◆ Votre tâche:
Recopiez intégralement, sans la moindre modification, le texte sur la pénitence publique de Louis le Pieux.

◆ Texte affiché:
--- --- ---
La Pénitence publique
. En 822, Louis le Pieux (ou le Débonnaire) y présida un concile ou assemblée générale des Francs. Il s’y soumit à la « Pénitence publique ».
De quoi s’agissait-il ?
Louis le Pieux était scrupuleux et… pieux ! Il ne supportait pas le désordre et avait pour principe de fournir de « bons » évêques à l’Église. Néanmoins, il appréciait faire la guerre et inféoda les Danois, les Bretons, les Basques…
Dominé par sa femme, Judith de Bavière (dynastie des Welfs), il était influençable et indécis.
À l’instar de Charlemagne, il divisa son empire entre ses enfants.
Le neveu de Louis le Pieux, Bernard, roi d’Italie, avait été maintenu dans son royaume sous certaines conditions de vassalité. Il ne l’accepta pas et prit les armes. Face à des troupes plus puissantes que les siennes, ce fut la débandade et il fut condamné à mort. Louis le Pieux le gracia, mais au lieu d’être exécuté, Bernard eut les yeux crevés ! Il se débattit tant – on peut le comprendre, quand même ! – qu’il aggrava ses blessures et il en mourut quelques jours plus tard. Louis le Pieux se dit désolé de cette issue et il décida de donner les seigneuries aux fils de Bernard, puis il fit pénitence publique à Attigny.
--- --- ---
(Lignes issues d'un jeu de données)
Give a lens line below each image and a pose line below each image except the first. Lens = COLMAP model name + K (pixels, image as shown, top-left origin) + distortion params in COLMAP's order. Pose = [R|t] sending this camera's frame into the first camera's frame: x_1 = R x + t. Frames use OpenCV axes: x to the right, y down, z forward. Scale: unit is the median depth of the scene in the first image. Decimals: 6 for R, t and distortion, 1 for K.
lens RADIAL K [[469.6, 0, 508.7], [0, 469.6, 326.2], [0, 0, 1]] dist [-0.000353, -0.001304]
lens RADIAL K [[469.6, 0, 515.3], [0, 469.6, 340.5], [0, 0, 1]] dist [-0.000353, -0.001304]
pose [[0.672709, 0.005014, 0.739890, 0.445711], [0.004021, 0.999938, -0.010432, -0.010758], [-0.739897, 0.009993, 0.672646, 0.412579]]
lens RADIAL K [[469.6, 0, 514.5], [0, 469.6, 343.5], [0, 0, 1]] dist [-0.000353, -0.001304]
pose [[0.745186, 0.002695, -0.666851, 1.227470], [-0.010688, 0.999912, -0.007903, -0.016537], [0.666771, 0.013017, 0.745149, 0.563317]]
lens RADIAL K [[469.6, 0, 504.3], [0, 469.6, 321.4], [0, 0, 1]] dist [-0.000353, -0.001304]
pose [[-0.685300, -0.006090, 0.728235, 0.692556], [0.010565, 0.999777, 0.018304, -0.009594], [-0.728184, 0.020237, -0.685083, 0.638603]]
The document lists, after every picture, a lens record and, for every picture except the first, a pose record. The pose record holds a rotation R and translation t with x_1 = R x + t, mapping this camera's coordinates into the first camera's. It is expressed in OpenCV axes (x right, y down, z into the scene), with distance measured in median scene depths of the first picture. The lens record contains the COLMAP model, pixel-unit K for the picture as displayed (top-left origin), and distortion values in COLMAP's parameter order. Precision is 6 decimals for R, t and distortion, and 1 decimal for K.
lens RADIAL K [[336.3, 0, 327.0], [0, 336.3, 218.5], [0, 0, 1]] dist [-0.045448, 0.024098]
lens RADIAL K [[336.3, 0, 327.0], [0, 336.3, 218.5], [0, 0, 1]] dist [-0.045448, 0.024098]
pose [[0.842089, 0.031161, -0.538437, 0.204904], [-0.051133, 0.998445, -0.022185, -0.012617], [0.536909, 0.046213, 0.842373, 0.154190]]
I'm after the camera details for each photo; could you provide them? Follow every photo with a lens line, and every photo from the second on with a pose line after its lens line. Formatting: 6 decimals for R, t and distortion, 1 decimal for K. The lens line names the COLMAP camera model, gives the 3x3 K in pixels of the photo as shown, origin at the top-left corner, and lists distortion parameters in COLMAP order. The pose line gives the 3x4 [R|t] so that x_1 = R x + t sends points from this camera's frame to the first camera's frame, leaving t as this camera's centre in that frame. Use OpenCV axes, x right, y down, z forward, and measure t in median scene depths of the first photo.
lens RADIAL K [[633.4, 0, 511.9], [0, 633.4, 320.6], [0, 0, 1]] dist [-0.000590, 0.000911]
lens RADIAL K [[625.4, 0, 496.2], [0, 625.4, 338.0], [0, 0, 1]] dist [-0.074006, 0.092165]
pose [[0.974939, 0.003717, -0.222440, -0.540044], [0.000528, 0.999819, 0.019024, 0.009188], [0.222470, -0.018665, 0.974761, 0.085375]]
--- --- ---
◆ Solution détaillée:
La Pénitence publique
. En 822, Louis le Pieux (ou le Débonnaire) y présida un concile ou assemblée générale des Francs. Il s’y soumit à la « Pénitence publique ».
De quoi s’agissait-il ?
Louis le Pieux était scrupuleux et… pieux ! Il ne supportait pas le désordre et avait pour principe de fournir de « bons » évêques à l’Église. Néanmoins, il appréciait faire la guerre et inféoda les Danois, les Bretons, les Basques…
Dominé par sa femme, Judith de Bavière (dynastie des Welfs), il était influençable et indécis.
À l’instar de Charlemagne, il divisa son empire entre ses enfants.
Le neveu de Louis le Pieux, Bernard, roi d’Italie, avait été maintenu dans son royaume sous certaines conditions de vassalité. Il ne l’accepta pas et prit les armes. Face à des troupes plus puissantes que les siennes, ce fut la débandade et il fut condamné à mort. Louis le Pieux le gracia, mais au lieu d’être exécuté, Bernard eut les yeux crevés ! Il se débattit tant – on peut le comprendre, quand même ! – qu’il aggrava ses blessures et il en mourut quelques jours plus tard. Louis le Pieux se dit désolé de cette issue et il décida de donner les seigneuries aux fils de Bernard, puis il fit pénitence publique à Attigny.